Selain tarif dasar tersebut, opsen 66 persen diberlakukan pada total tarif dasar PKB yang berlaku.

Perhitungan Pajak Toyota Avanza 1.3 E M/T di Jawa Tengah

Sebagai contoh, untuk Toyota Avanza 1.3 E M/T, NJKB yang digunakan sebagai dasar penghitungan pajak mencapai Rp 187,95 juta. Mengacu pada Permendagri No. 7 Tahun 2025, perhitungan pajak dasar kendaraan ini adalah:

Tarif PKB: 1,05% x Rp 187,95 juta = Rp 1.973.475

Setelah pemberlakuan opsen PKB sebesar 66 persen, tambahan pajak yang dikenakan adalah:

66% x Rp 1.973.475 = Rp 1.302.493

Sehingga total pajak yang harus dibayar adalah penjumlahan antara pajak dasar dan opsen, yaitu:

Rp 1.973.475 + Rp 1.302.493 = Rp 3.275.968

Jika ditambah dengan tarif Sumbangan Wajib Dana Kecelakaan Lalu Lintas Jalan (SWDKLLJ) sebesar Rp 143.000 untuk mobil, maka total pajak tahunan Avanza di Jawa Tengah menjadi kurang lebih Rp 3,4 juta.

Implikasi bagi Pemilik Kendaraan

Penerapan opsen PKB ini secara langsung meningkatkan biaya kepemilikan kendaraan, terutama bagi masyarakat yang memiliki mobil dengan NJKB relatif tinggi seperti Toyota Avanza. Kenaikan tarif pajak ini memberi ruang fiskal lebih besar bagi pemerintah daerah untuk meningkatkan pendapatan asli daerah namun menjadi beban tambahan bagi wajib pajak.

Selain peningkatan pajak pokok, masyarakat juga perlu mengantisipasi kenaikan biaya lain yang terkait, serta memahami struktur tarif pajak berdasarkan kepemilikan kendaraan yang progresif. Kebijakan opsen ini juga mendorong kesadaran untuk rutin membayar pajak agar tidak terkena denda dan sanksi administrasi.
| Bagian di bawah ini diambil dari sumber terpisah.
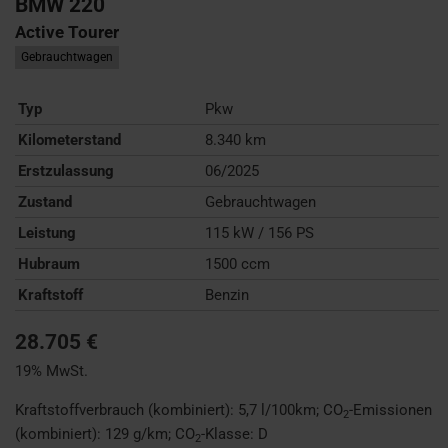
BMW
220
Active Tourer
Gebrauchtwagen
Typ
Pkw
Kilometerstand
8.340 km
Erstzulassung
06/2025
Zustand
Gebrauchtwagen
Leistung
115 kW / 156 PS
Hubraum
1500 ccm
Kraftstoff
Benzin
28.705 €
19% MwSt.
Kraftstoffverbrauch (kombiniert):
5,7 l/100km
;
CO
-Emissionen
2
(kombiniert):
129 g/km
;
CO
-Klasse:
D
2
Kebijakan Pajak Sesuai Undang-Undang Makro

Penerapan opsen PKB di Jawa Tengah mengacu pada Undang-Undang No. 1 Tahun 2022 tentang Hubungan Keuangan Antara Pemerintah Pusat dan Pemerintah Daerah (HKPD). Dalam aturan ini diatur proporsi alokasi dan tarif opsen sebagai bagian penyesuaian kebijakan fiskal daerah. Tarif opsen sebesar 66 persen dari tarif PKB memberikan ruang yang cukup besar bagi pemerintah daerah untuk mengoptimalkan pendapatan dalam rangka pembangunan daerah.
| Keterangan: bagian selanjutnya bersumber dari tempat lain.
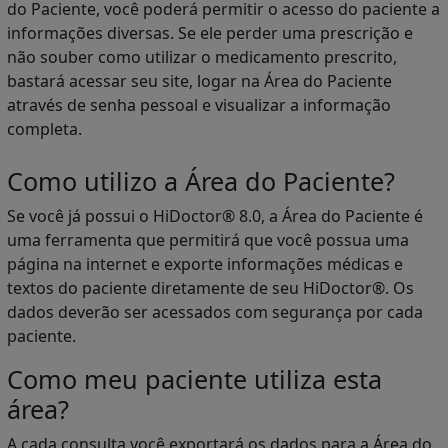
do Paciente, você poderá permitir o acesso do paciente a
informações diversas. Se ele perder uma prescrição e
não souber como utilizar o medicamento prescrito,
bastará acessar seu site, logar na Área do Paciente
através de senha pessoal e visualizar a informação
completa.
Como utilizo a Área do Paciente?
Se você já possui o HiDoctor® 8.0, a Área do Paciente é
uma ferramenta que permitirá que você possua uma
página na internet e exporte informações médicas e
textos do paciente diretamente de seu HiDoctor®. Os
dados deverão ser acessados com segurança por cada
paciente.
Como meu paciente utiliza esta
área?
A cada consulta você exportará os dados para a Área do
Pemilik Toyota Avanza dan kendaraan lainnya di Jawa Tengah disarankan untuk memperhatikan peraturan terbaru ini saat menghitung besaran pajak tahunan. Mengetahui rincian tarif dasar, opsen, dan tambahan SWDKLLJ menjadi penting agar tidak kaget dengan kenaikan pajak yang cukup signifikan.

Dengan adanya transparansi perhitungan pajak dan opsen, warga dapat merencanakan dan menyesuaikan anggaran pajak kendaraan dengan lebih baik. Ini juga penting untuk mendukung kelancaran administrasi pajak serta pengelolaan pendapatan daerah secara berkelanjutan.